大きなバランスを求めるには、小さなバランスを意図的に壊すこと
それでは、こうした小さな円のバランスが壊れてしまうリスクに備えるには、どうすればよいのでしょうか。
答えは簡単で、「より大きな円のバランスにしていけばよい」のです。
たとえば、年収400万円でワークとライフがバランスしたら、それを維持するのではなく、仕事(ワーク)でより一層の努力をして年収600万円を目指します。
逆に、生活(ライフ)の円を大きくしようとしてもいいでしょう。たとえば、趣味をより充実させようとすれば、それなりにお金と時間がかかります。例を挙げると、300万円の車を買って毎週のようにあちこちにドライブする。それを実現して、車のローンを払うためにワークを頑張るというのもあり得ます。
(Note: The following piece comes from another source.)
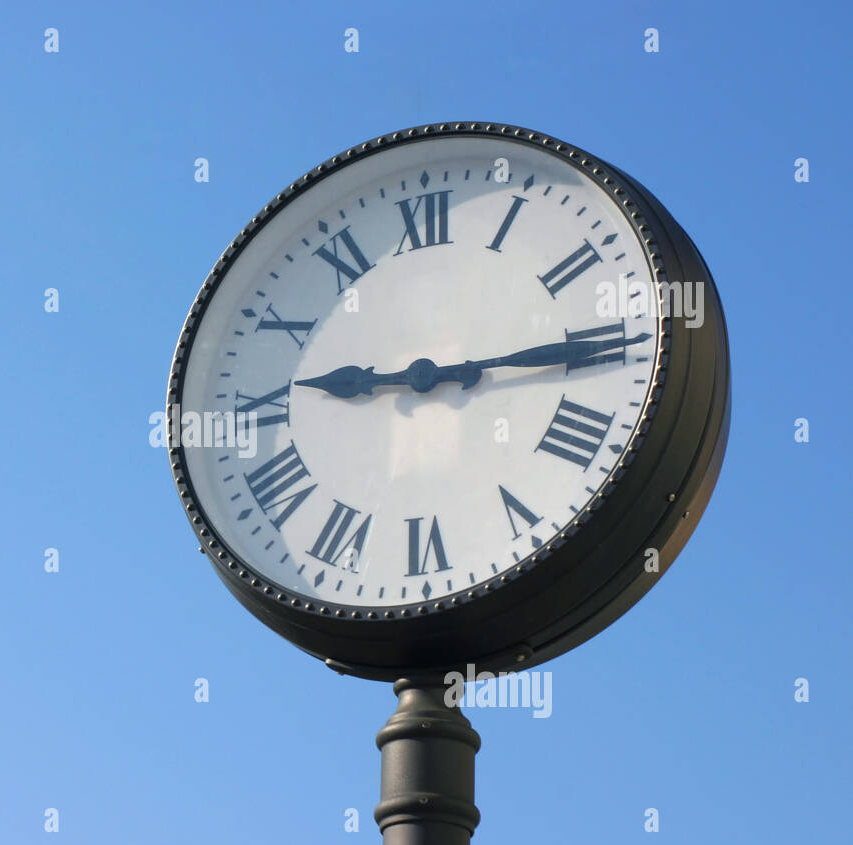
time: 9:14
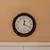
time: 12:19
大切なのは、バランスした均衡状態に安住することなく、ワークでもライフでもいいので、その均衡状態を自ら壊して、どちらかの円を大きくすることを考え、実行することです。
ワークライフバランスは振り子で考えることがお勧めです。バランスが取れている状態は均衡状態であり、安定しているがゆえに成長に繋がらず、長い目で見れば決して良い状態ではないのです。
したがって、振り子はワークの側に振っても、ライフの側に振ってもいいのですが、常に健全な不均衡を自ら作り出すことが大事で、それが働く個人の成長に繋がります。
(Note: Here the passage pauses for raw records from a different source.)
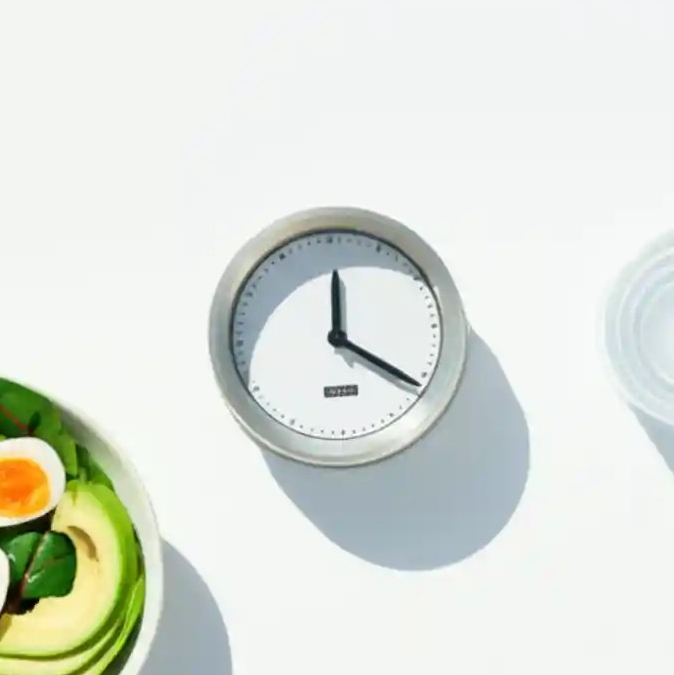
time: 12:20
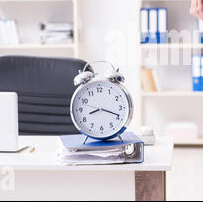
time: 8:18
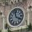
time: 3:58
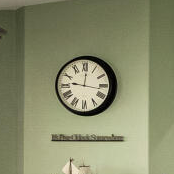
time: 12:16
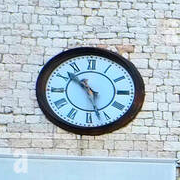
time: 10:51
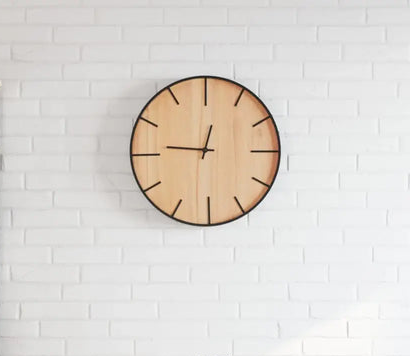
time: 12:46
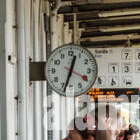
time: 12:32
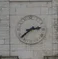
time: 2:38
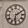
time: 6:10
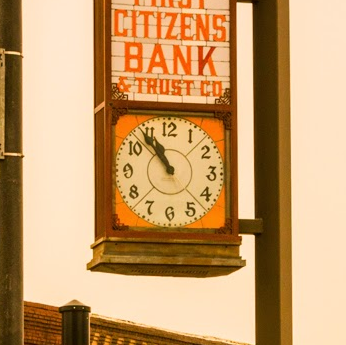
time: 10:53
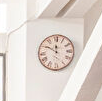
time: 11:50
ワークライフバランスを「静的」に捉えるのではなく、時間の流れを意識して「動的」に捉えることができると、両方の円を大きくすることの意味が理解できるのではないでしょうか。
ただし、ワークとライフの円は、同時に一気に大きくすることは難しいので、まずはどちらかの円を大きくすることを目指しましょう。
小さな円のバランスからワーク(=稼ぎ)を大きくする努力をして、その後にバランスさせる。それでも満足できなければ、また不均衡を作ってバランスさせる。この繰り返しです。